(Images with localized body landmarks)

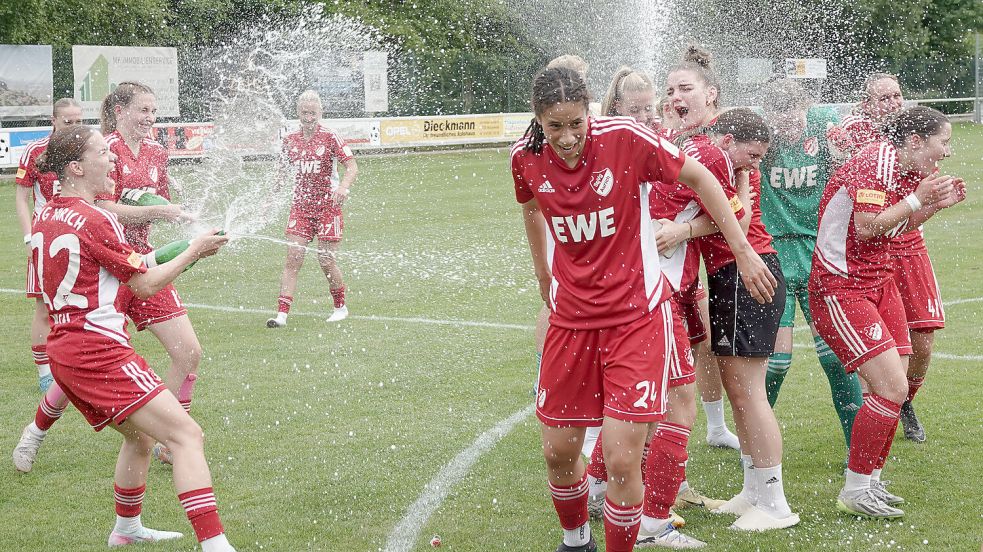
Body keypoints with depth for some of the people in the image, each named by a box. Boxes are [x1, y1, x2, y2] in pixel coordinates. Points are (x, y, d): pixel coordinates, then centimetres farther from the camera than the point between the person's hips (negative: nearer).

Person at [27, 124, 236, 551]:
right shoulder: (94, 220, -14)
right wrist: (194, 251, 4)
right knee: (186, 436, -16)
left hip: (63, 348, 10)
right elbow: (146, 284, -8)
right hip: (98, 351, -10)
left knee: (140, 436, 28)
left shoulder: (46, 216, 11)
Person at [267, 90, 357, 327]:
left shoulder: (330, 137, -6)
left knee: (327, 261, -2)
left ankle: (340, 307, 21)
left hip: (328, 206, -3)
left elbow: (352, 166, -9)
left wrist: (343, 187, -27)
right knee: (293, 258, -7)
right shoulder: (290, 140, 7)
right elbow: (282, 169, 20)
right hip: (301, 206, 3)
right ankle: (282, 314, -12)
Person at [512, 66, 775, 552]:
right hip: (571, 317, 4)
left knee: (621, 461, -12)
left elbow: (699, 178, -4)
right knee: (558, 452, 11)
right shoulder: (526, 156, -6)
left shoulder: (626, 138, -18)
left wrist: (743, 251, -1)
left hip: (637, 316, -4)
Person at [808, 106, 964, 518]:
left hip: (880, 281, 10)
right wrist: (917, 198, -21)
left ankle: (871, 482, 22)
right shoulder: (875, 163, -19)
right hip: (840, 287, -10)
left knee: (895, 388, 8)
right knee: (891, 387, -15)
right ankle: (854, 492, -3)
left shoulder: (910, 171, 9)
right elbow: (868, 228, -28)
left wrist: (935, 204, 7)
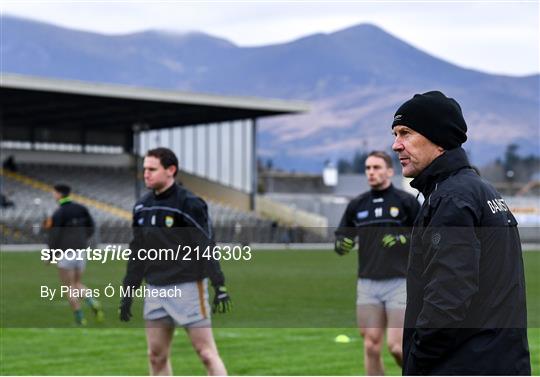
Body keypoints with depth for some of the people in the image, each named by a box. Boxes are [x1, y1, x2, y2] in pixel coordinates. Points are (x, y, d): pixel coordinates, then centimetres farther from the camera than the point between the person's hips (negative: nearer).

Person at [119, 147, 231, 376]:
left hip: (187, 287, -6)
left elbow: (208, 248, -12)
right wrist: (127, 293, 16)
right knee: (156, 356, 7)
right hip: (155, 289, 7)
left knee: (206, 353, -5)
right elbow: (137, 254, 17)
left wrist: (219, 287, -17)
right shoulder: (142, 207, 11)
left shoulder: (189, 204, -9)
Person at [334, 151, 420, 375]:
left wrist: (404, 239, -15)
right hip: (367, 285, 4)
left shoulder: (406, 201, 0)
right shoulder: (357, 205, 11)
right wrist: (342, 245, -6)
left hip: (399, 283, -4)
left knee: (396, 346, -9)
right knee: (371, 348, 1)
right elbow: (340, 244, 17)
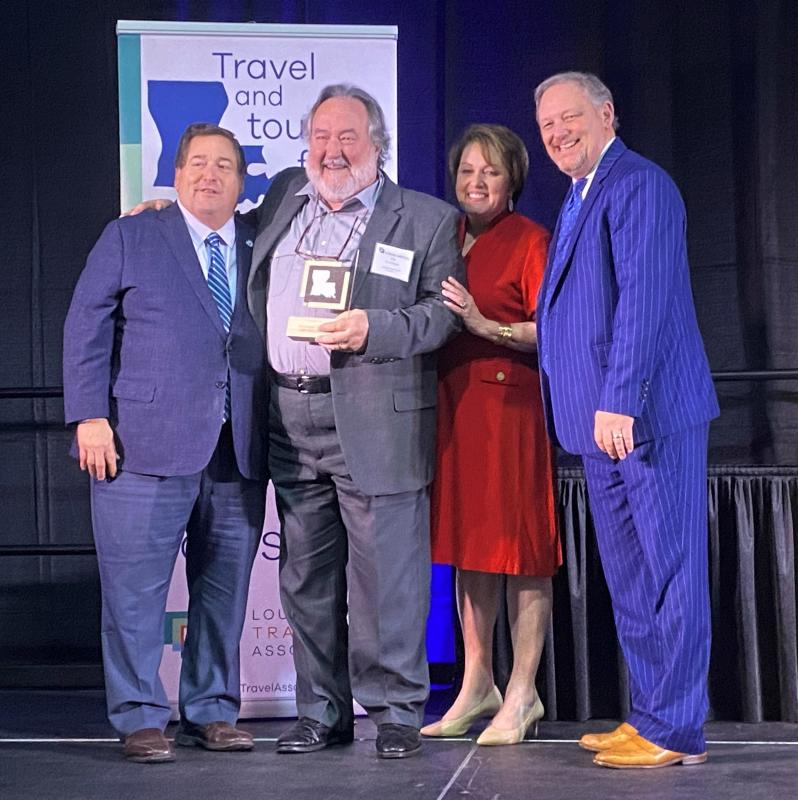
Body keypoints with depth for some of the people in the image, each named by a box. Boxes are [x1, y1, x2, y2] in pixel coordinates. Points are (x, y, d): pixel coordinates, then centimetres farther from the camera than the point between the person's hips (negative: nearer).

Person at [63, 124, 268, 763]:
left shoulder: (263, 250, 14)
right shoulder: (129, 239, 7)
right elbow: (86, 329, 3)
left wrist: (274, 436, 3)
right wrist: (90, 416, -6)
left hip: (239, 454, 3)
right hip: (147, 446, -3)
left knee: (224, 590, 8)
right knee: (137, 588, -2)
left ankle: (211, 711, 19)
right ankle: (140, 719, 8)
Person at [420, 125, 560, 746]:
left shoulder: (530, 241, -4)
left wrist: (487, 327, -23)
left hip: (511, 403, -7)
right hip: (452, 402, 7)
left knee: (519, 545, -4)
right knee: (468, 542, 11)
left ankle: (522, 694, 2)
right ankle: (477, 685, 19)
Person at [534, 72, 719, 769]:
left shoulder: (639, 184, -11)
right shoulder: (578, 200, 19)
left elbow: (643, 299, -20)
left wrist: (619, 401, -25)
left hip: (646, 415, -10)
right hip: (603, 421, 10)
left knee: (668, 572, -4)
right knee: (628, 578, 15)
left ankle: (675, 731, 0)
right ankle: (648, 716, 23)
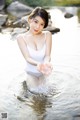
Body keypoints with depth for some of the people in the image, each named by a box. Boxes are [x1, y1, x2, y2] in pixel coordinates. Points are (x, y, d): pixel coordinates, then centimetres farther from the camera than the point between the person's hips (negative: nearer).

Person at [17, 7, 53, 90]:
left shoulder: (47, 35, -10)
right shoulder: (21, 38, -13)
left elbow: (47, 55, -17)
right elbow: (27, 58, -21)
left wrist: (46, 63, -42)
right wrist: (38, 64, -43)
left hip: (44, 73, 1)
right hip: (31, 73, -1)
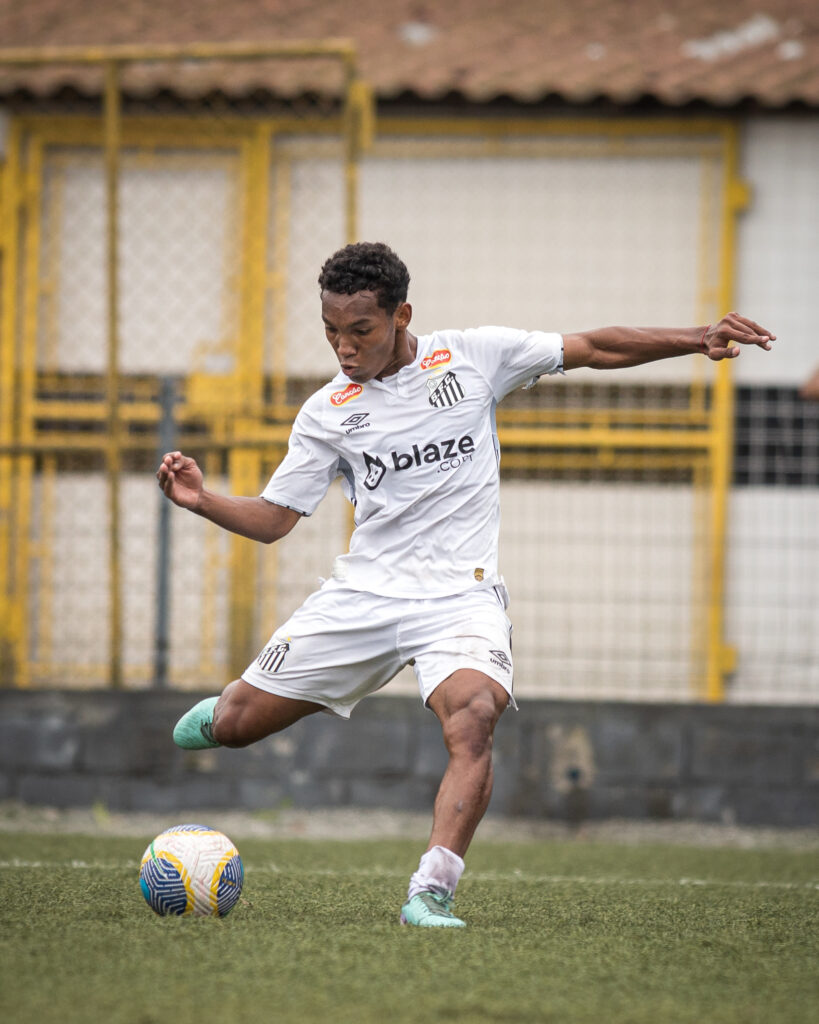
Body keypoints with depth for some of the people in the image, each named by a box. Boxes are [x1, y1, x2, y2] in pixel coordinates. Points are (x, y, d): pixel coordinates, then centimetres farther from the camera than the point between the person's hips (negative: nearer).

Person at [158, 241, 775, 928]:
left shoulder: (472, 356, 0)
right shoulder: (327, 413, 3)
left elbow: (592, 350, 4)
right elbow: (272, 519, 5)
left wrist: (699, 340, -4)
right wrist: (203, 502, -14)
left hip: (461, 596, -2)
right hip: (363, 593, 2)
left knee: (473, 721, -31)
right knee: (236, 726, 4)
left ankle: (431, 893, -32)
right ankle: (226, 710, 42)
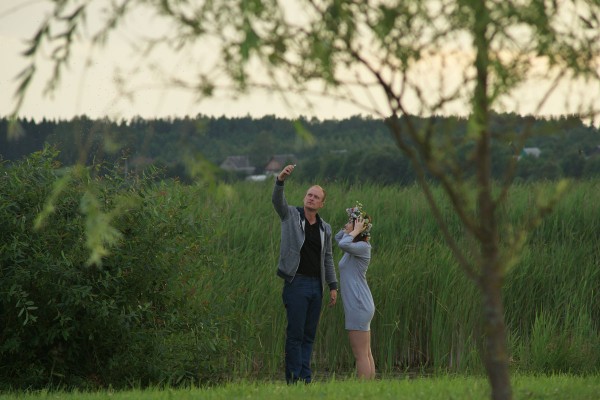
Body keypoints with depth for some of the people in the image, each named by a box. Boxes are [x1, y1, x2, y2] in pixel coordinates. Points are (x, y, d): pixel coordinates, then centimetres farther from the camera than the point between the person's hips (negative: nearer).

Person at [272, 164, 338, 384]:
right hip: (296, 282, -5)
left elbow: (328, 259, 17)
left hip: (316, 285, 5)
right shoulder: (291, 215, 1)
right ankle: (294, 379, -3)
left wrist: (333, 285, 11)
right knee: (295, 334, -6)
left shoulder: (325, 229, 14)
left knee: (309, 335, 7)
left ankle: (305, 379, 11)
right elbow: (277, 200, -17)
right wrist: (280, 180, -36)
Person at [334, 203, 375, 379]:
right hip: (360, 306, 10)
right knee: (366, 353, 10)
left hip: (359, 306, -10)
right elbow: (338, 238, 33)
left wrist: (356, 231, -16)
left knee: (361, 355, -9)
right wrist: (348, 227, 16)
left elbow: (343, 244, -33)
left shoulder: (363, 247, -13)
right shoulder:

» **Work to be completed**
Copy every line of the listing between the line holding "left elbow: (208, 248, -12)" and the line holding "left knee: (519, 545, -4)", inclusive. Scale each keypoint's x, y, and depth values by 1.85, rounding to whole numbers with halves rounded up, while leaving the box coordinates and header text unchanged and leaving out the pictures.

» **Written response**
left elbow: (385, 459, -22)
right wrist: (235, 542, 30)
right knee: (289, 659, 13)
right hip: (287, 535, 13)
left knee: (381, 653, -9)
right elbow: (253, 470, 31)
left wrist: (405, 531, -31)
right shoulder: (263, 383, 20)
left shoulder: (350, 377, -17)
Person at [334, 151, 420, 375]:
left wrist: (747, 442, -28)
right hip: (679, 527, 7)
left shoulder: (751, 372, 0)
right shoulder: (660, 379, 20)
right wrist: (633, 453, -11)
left hip: (738, 524, -7)
left knee: (733, 640, -17)
right knee: (686, 644, 2)
right elbow: (629, 451, 31)
Body keypoints with depth for some of the people in the image, each named by a box. Boxes are [x1, y1, x2, y2] in pixel coordinates. Points are (x, y, d): pixel coordinates, then centimetres farther from the camera than the point between the person's hips (negative: nearer).

Person at [63, 124, 268, 763]:
left shoulder: (487, 463, 26)
right shoulder: (239, 442, 13)
right elbow: (159, 609, 6)
left wrist: (507, 807, 6)
right wrist: (167, 770, -11)
left hip: (442, 840, 6)
right hip: (272, 825, -6)
left knee: (414, 1092, 15)
right knee: (253, 1088, -4)
left ankle: (390, 1315, 35)
right ankle: (259, 1330, 15)
Person at [420, 125, 560, 746]:
left shoulder: (981, 446, -7)
left wrist: (901, 605, -43)
left hip: (945, 746, -13)
right hip: (836, 744, 13)
left knee: (960, 1008, -7)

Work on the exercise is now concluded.